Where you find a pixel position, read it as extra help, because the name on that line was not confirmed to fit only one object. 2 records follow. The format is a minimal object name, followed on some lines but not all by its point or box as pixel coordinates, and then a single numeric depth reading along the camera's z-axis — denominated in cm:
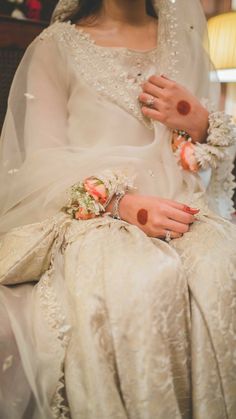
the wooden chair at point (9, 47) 116
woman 60
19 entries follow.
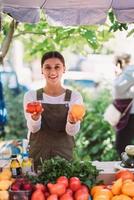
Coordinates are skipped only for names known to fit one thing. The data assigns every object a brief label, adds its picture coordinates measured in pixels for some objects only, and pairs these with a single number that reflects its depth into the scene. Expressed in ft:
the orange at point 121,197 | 11.09
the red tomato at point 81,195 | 10.96
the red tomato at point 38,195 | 10.93
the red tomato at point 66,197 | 10.89
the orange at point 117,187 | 11.44
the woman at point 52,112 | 14.60
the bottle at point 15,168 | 12.38
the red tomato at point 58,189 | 11.07
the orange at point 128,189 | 11.22
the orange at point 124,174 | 11.99
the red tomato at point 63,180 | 11.27
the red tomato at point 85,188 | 11.26
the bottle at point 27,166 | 12.62
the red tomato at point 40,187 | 11.23
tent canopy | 14.39
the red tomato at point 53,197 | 10.87
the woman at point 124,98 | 22.16
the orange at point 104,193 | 11.26
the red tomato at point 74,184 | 11.30
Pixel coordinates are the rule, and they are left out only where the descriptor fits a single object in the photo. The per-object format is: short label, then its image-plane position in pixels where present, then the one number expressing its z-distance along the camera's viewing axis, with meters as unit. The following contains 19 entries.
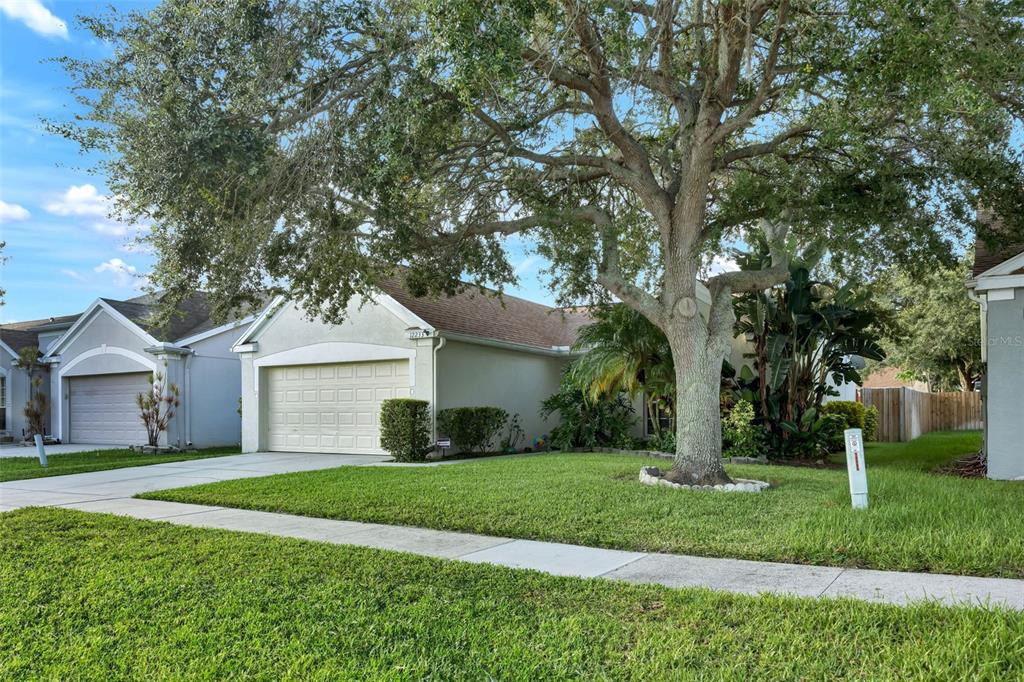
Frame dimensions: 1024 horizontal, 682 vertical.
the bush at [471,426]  15.39
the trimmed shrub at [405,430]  14.46
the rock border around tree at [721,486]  9.24
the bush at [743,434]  13.61
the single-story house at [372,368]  15.75
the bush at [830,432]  14.36
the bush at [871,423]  19.86
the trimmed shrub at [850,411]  18.61
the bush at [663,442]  14.74
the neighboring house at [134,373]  19.19
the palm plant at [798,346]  13.84
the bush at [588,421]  16.78
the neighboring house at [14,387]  22.47
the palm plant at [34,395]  19.70
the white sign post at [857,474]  7.22
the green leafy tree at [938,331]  26.70
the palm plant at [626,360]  14.19
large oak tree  7.74
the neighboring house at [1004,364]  10.73
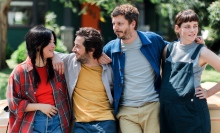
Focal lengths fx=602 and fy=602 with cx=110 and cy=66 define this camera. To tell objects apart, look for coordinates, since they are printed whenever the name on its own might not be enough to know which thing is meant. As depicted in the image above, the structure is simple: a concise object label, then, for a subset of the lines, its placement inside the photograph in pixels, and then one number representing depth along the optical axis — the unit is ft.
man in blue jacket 17.44
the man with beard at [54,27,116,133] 17.06
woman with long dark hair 16.74
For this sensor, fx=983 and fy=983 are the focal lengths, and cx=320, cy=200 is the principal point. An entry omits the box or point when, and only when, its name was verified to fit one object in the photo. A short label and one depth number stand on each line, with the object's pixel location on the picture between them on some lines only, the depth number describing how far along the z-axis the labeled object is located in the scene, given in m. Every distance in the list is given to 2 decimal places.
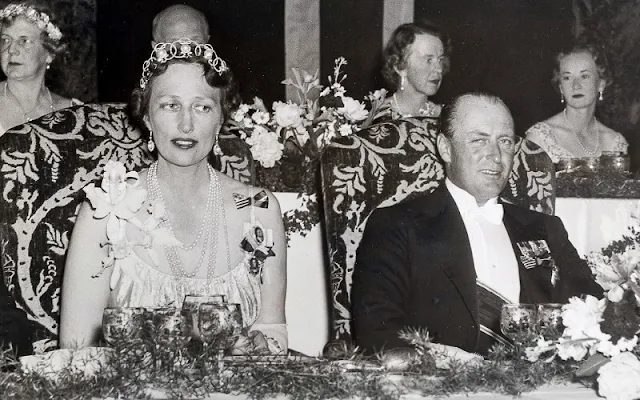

=-=-=

EXERCISE OBJECTIVE: In the entries above, find the line that contains "the woman at point 124,98 | 22.16" and the line that contains "the white sign". Reproduce exactly those two lines and every line between them, but not the pictures.

REPLY:
the woman at point 124,98 | 22.16
the orange at point 104,193 | 11.26
the red tomato at point 74,184 | 11.30
Pixel coordinates are the rule, and they are left out only where the descriptor fits a single object in the photo. The per-object format is: short label, then its image-plane position in pixels where present, then the one number expressing its z-distance along the camera's viewing axis, with meters as unit. The following contains 19 entries.
Frame dimensions: 1024 horizontal, 682 vertical.
the bush at [471,426]  15.39
the trimmed shrub at [405,430]  14.46
the rock border around tree at [721,486]  9.24
the bush at [743,434]  13.61
the single-story house at [372,368]  15.75
the bush at [830,432]  14.36
the bush at [871,423]  19.86
the trimmed shrub at [850,411]  18.61
the bush at [663,442]  14.74
the neighboring house at [134,373]  19.19
the palm plant at [798,346]  13.84
the bush at [588,421]  16.78
the neighboring house at [14,387]  22.47
the palm plant at [34,395]  19.70
the white sign post at [857,474]  7.22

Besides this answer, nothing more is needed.